Non-homeomorphic spaces such that taking away a point makes them homeomorphic

It is known that the Cantor set minus a point is (up to homeomorphisms) the unique zero-dimensional separable metric space without isolated points that is locally compact and not compact. In particular, the Cantor set minus a point is homeomorphic to the Cantor set minus two points (or minus any finite number of points).

Now you can take as $X$ the Cantor set and as $Y$ the Cantor set minus a point.

See also this math.stackexchange question.

If $X$ and $Y$ are Hausdorff then the one easily sees that the homeomorphism can not be induced by $\varphi$. But you did not request that.

Let $C_0$ denote a disjoint union of countably many copies of the Cantor set. It is easily seen that the Cantor set $C$ is homeomorphic to the one point compactification of $C_0$. Since $C$ is homogeneous, by removing any point from $C$ we get $C_0$. Then $C_0$ less any point is again homeomorphic to $C_0$. Thus take $X\cong C$, $Y\cong C_0$ and $\varphi$ to be any bijection between them.

For a minimal example consider the following two 3-element posets equipped with the Alexandroff topology (i.e. open sets are down-sets):

(a)   (b)                      (C)
  \   /                        / \
   \ /                        /   \
   (c)                      (A)   (B)

The bijection is given by: $a\mapsto A$, $b\mapsto B$, $c\mapsto C$.

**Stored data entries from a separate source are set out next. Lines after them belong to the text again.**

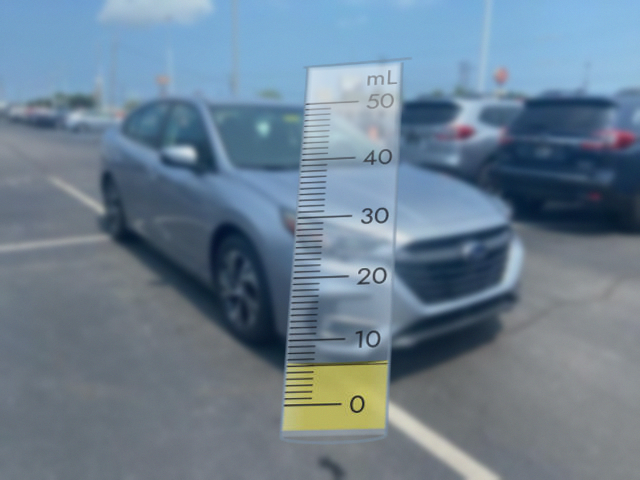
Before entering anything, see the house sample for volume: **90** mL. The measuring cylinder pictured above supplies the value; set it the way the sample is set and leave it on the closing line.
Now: **6** mL
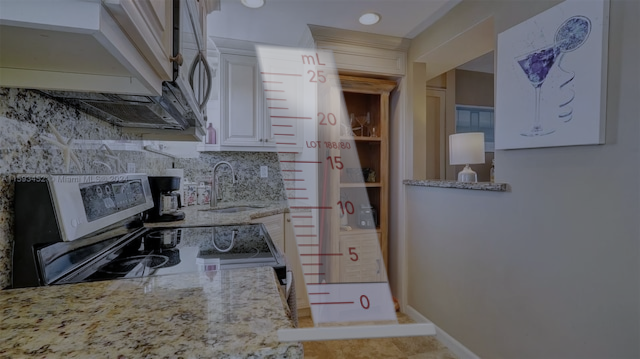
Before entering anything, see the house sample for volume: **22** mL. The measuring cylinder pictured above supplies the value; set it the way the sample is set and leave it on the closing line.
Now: **2** mL
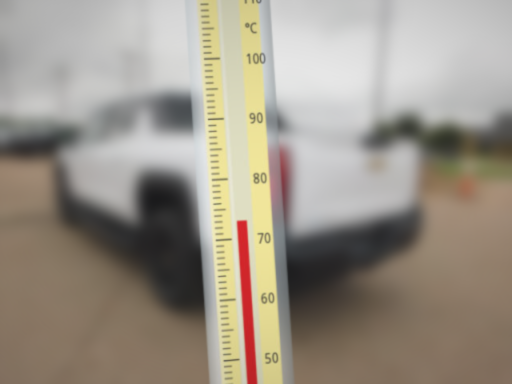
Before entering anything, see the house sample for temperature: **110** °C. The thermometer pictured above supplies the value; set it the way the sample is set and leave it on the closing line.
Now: **73** °C
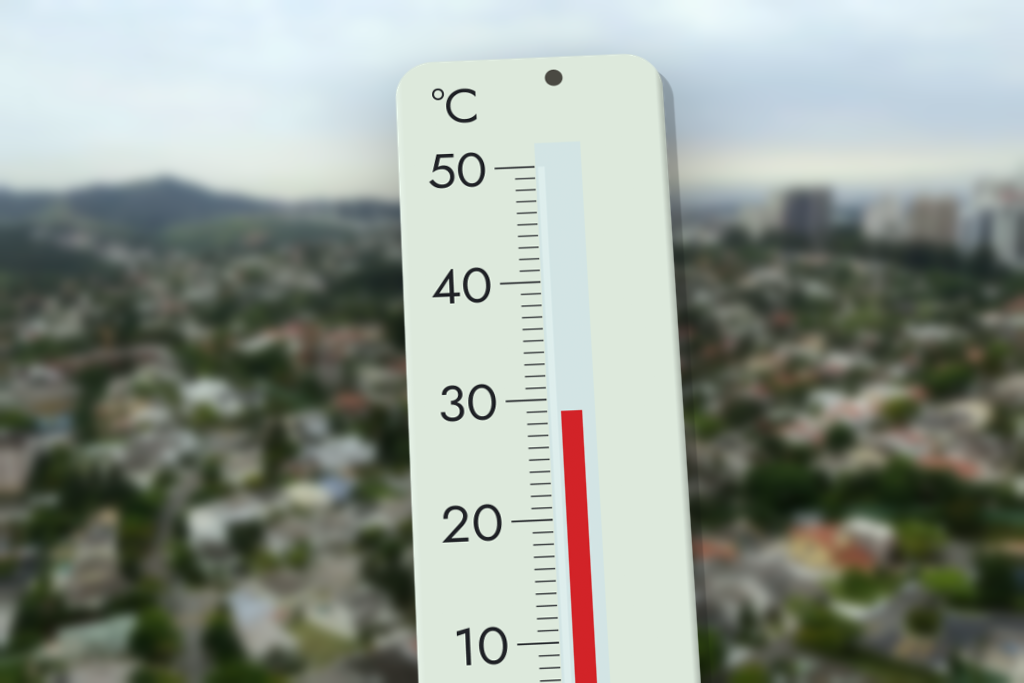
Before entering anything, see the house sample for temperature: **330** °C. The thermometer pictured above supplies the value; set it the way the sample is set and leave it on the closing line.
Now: **29** °C
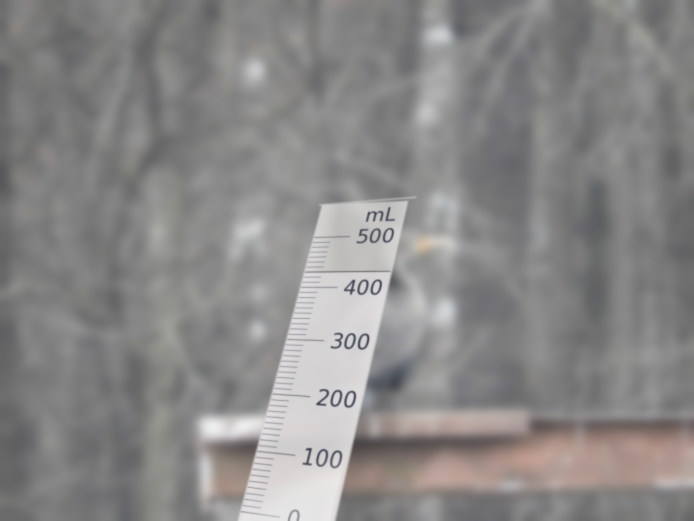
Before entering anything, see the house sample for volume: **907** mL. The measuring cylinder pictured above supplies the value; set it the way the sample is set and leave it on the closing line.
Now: **430** mL
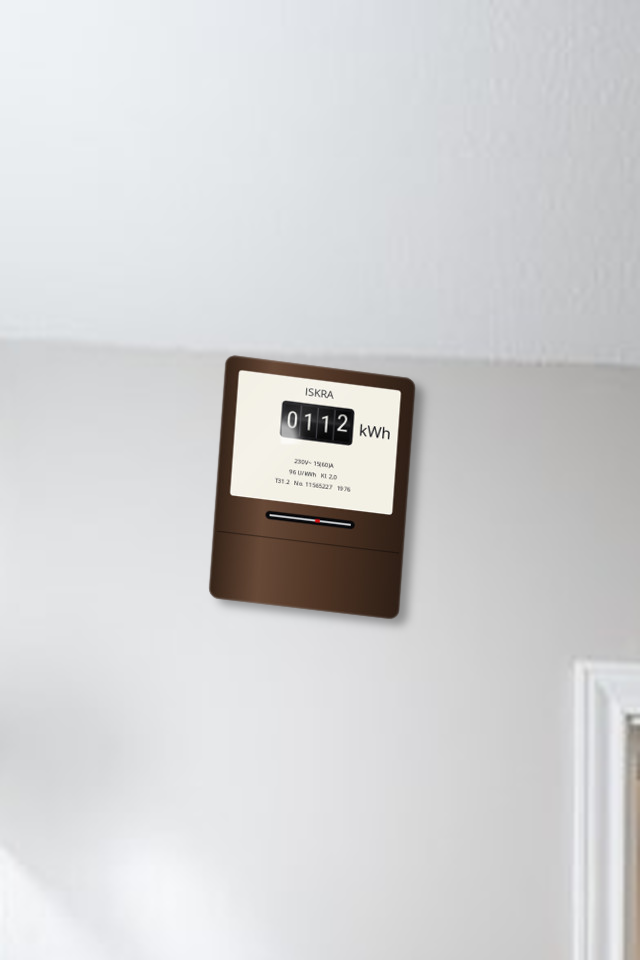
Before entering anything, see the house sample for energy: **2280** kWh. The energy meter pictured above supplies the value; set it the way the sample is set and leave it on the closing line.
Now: **112** kWh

The reconstruction conjecture for ordered sets (see e.g. Jean-Xavier Rampon, What is reconstruction for ordered sets?) - together with equivalence of finite posets and finite $T_0$ topological spaces (via the specialization order/Alexandroff topology functors) - says the are no such examples among finite $T_0$ spaces with at least four elements. However, the conjecture is open.

(The related reconstruction conjecture for graphs is better known and also open.)